WRITTEN REQUEST:
Rewrite the lines from the one with "pose: elev=342.4 azim=109.8" up to and including the one with "Dot at: (246, 207)", changing "pose" to "camera" and keeping everything else the same.

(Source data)
-- begin --

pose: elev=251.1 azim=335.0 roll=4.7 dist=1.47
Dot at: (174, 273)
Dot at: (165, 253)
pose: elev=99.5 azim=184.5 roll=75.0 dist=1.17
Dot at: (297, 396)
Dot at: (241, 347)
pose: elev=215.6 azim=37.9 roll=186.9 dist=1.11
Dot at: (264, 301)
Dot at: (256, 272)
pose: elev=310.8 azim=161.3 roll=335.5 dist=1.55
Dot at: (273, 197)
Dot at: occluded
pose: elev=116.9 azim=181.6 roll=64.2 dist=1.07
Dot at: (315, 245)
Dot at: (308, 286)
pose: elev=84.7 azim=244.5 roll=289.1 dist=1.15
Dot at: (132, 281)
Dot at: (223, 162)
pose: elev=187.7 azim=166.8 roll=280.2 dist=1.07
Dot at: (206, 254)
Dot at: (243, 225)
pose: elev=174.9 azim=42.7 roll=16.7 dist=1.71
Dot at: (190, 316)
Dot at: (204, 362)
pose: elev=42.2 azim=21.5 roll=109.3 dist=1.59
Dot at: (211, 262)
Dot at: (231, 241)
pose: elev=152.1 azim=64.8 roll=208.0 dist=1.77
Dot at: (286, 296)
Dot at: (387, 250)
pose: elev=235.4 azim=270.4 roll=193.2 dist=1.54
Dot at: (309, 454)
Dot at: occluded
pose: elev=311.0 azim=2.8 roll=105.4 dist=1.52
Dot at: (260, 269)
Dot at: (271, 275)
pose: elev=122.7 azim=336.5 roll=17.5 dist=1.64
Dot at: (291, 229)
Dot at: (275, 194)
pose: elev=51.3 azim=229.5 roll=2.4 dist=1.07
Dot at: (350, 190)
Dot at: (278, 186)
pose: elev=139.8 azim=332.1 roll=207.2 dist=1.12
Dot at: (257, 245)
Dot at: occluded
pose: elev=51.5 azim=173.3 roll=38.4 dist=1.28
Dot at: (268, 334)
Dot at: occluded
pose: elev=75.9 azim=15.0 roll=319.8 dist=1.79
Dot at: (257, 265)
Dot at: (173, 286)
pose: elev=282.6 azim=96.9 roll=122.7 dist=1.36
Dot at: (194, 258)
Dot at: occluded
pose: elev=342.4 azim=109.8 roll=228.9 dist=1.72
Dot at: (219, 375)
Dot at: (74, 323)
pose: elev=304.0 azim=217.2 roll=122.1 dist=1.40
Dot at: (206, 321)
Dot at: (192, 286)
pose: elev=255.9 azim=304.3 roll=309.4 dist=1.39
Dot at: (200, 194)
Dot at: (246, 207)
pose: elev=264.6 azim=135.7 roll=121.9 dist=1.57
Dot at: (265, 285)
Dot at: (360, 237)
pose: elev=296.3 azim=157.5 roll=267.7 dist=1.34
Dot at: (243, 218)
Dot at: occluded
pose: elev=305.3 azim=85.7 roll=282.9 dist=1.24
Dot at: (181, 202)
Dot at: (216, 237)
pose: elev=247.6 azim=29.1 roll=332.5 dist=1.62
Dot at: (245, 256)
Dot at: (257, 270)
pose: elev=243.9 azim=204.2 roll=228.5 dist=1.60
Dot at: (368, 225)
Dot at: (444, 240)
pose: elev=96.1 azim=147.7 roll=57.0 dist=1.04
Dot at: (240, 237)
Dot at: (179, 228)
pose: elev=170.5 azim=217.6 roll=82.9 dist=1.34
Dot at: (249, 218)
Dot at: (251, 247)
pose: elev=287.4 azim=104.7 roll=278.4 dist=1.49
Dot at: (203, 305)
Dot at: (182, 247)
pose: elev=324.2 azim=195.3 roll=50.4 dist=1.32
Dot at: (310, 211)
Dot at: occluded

-- end --

EXPECTED ANSWER:
camera: elev=342.4 azim=109.8 roll=228.9 dist=1.72
Dot at: (219, 375)
Dot at: (74, 323)
camera: elev=304.0 azim=217.2 roll=122.1 dist=1.40
Dot at: (206, 321)
Dot at: (192, 286)
camera: elev=255.9 azim=304.3 roll=309.4 dist=1.39
Dot at: (200, 194)
Dot at: (246, 207)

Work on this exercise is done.